■ **What to produce**
Each record below gets repeated exactly, and pictures stay out of the copy.

■ **Available records**
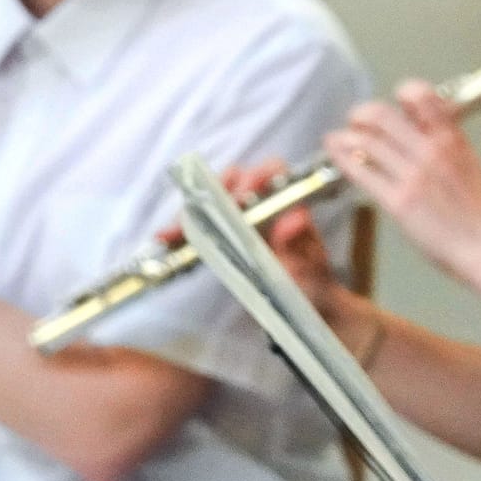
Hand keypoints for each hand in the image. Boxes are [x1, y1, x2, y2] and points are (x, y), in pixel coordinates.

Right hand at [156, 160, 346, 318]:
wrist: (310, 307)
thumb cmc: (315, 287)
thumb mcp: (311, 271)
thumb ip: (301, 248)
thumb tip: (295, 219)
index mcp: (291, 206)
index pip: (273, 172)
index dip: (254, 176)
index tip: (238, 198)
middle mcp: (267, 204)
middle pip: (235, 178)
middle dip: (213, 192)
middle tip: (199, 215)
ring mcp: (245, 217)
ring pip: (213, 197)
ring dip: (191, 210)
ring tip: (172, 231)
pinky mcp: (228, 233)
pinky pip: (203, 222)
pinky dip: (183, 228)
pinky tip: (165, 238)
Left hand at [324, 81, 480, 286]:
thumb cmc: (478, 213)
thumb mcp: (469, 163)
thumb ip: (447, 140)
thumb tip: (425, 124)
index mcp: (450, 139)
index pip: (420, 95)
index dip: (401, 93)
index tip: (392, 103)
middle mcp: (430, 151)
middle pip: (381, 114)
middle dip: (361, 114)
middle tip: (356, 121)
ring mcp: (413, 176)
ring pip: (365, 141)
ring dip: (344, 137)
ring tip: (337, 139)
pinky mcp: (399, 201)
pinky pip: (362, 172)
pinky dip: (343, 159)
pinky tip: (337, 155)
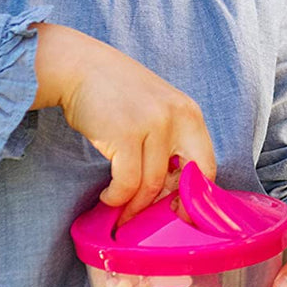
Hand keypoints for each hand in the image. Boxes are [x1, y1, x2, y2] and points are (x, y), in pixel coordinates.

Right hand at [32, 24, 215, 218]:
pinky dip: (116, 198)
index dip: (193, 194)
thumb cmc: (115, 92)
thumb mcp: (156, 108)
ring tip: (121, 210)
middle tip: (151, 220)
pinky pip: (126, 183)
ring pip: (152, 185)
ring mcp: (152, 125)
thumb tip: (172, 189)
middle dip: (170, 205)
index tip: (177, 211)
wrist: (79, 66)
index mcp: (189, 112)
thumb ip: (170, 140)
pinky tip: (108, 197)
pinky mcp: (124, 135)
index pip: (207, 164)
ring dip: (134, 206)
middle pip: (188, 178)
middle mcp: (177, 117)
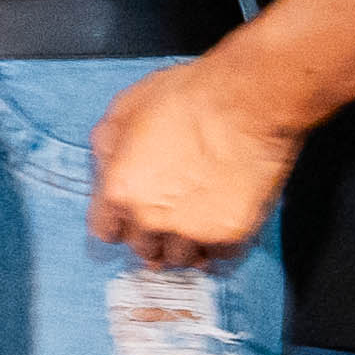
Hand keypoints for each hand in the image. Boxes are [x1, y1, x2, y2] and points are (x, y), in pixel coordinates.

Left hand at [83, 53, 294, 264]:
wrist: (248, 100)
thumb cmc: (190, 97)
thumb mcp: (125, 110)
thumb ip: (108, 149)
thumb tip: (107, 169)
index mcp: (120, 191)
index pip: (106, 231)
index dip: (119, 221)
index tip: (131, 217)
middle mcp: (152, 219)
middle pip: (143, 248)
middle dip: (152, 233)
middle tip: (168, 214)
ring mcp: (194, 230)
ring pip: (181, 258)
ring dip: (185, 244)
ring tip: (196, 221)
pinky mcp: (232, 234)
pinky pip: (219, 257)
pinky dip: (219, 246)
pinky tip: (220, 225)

■ **Result of the exercise**
Hand keypoints for each hand in the image. Boxes are [x1, y1, x2, y2] and points are (x, y), in pixel coordinates.

Right hand at [156, 160, 346, 318]:
wrist: (310, 307)
thumb cmc: (315, 287)
thumb mcp: (311, 271)
thumb ip: (301, 248)
thumb tip: (295, 219)
index mcp: (291, 206)
index pip: (273, 172)
index dip: (254, 176)
index tip: (238, 198)
middle mcp: (267, 204)
middle pip: (235, 178)
middle dip: (213, 192)
middle tip: (199, 215)
ring mcp: (245, 217)
ring pip: (213, 197)
ring dip: (191, 210)
ring tip: (172, 231)
pinky mcp: (228, 233)
pinky pip: (203, 222)
pinky dip: (183, 228)
pinky tip: (165, 238)
Left hand at [324, 81, 480, 286]:
thumb cmc: (478, 213)
thumb mcp: (469, 163)
thumb ip: (447, 140)
thumb tip: (425, 124)
index mcp: (450, 139)
index pip: (420, 95)
index dip: (401, 93)
index tip: (392, 103)
middle mcp: (430, 151)
middle pip: (381, 114)
middle dip: (361, 114)
middle tip: (356, 121)
ring mcp: (413, 176)
ring pip: (365, 141)
ring dip: (344, 137)
ring tip: (337, 139)
pinky mcp: (399, 201)
pinky pip: (362, 172)
pinky dip: (343, 159)
pinky tip: (337, 155)
Hand keypoints for each hand in the image. Boxes are [x1, y1, x2, y2] and points are (x, y), in pixel coordinates.

Right hand at [32, 24, 215, 218]:
pinky dip: (116, 198)
index dip: (193, 194)
thumb cmc: (115, 92)
thumb mcp: (156, 108)
ring tip: (121, 210)
middle tip: (151, 220)
pinky pip: (126, 183)
ring pip: (152, 185)
ring mcp: (152, 125)
thumb tip: (172, 189)
middle dip: (170, 205)
index tip: (177, 211)
wrist: (79, 66)
index mcp: (189, 112)
thumb ip: (170, 140)
pinky tip: (108, 197)
pinky mcp: (124, 135)
index pip: (207, 164)
ring dip: (134, 206)
middle pip: (188, 178)
middle mcp: (177, 117)
Hand keypoints for each hand in the image. Boxes are [x1, y1, x2, y2] and points are (x, y), in pixel coordinates.

Left hand at [83, 53, 294, 264]:
wrist: (248, 100)
thumb cmc: (190, 97)
thumb mcp: (125, 110)
thumb ip: (108, 149)
thumb tip: (107, 169)
index mcp: (120, 191)
index pip: (106, 231)
index dip: (119, 221)
index tip: (131, 217)
middle mcp: (152, 219)
middle pip: (143, 248)
middle dip: (152, 233)
middle tip: (168, 214)
ring mcp: (194, 230)
ring pip: (181, 258)
ring dip: (185, 244)
ring tip: (196, 221)
pinky mcp: (232, 234)
pinky pip: (219, 257)
pinky dip: (219, 246)
pinky tip: (220, 225)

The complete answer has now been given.